Partial atomic charges describe the distribution of electron density in a molecule, and therefore they provide clues regarding the chemical behaviour of molecules. Atomic charges are frequently used in molecular modelling applications such as molecular dynamics, docking, conformational searches, binding site prediction, etc. Recently, partial atomic charges have also become popular chemoinformatics descriptors [1].

Partial atomic charges cannot be determined experimentally, and they are also not quantum mechanical observables. For this reason, many different methods have been developed for their calculation. These charge calculation methods can be divided into two main groups, namely quantum mechanical (QM) approaches and empirical approaches. QM approaches provide accurate charges, but they are very slow and therefore not feasible for large sets of molecules.
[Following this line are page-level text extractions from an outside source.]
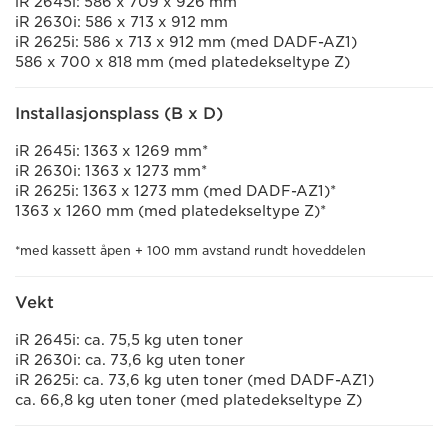
iR 2645i: 586 x 709 x 926 mm
iR 2630i: 586 x 713 x 912 mm
iR 2625i: 586 x 713 x 912 mm (med DADF-AZ1)
586 x 700 x 818 mm (med platedekseltype Z)
Installasjonsplass (B x D)
iR 2645i: 1363 x 1269 mm*
iR 2630i: 1363 x 1273 mm*
iR 2625i: 1363 x 1273 mm (med DADF-AZ1)*
1363 x 1260 mm (med platedekseltype Z)*
*med kassett åpen + 100 mm avstand rundt hoveddelen
Vekt
iR 2645i: ca. 75,5 kg uten toner
iR 2630i: ca. 73,6 kg uten toner
iR 2625i: ca. 73,6 kg uten toner (med DADF-AZ1)
ca. 66,8 kg uten toner (med platedekseltype Z)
Empirical charges can be calculated quickly and their accuracy is similar to QM, making empirical charges more appropriate for chemoinformatics applications. A very useful empirical charge calculation method is EEM (Electronegativity Equalization Method) [2, 3]. This method provides charges comparable to the QM approach for which the given EEM model was parameterized. The weak point of this empirical method, as well as of other empirical methods, is the necessity for parameterization, and also the insufficient coverage of currently available EEM model parameters.

In our work, we first analysed, how applicable are currently published EEM parameters in chemoinformatics. Specifically, how many molecules from databases of known organic compounds (Pubchem, ZINC, Drugbank etc.) they can cover. We found, the coverage is about 50-75%. We would like to show a methodology for preparation of parameters with higher coverage (>95% of molecules) and also its results.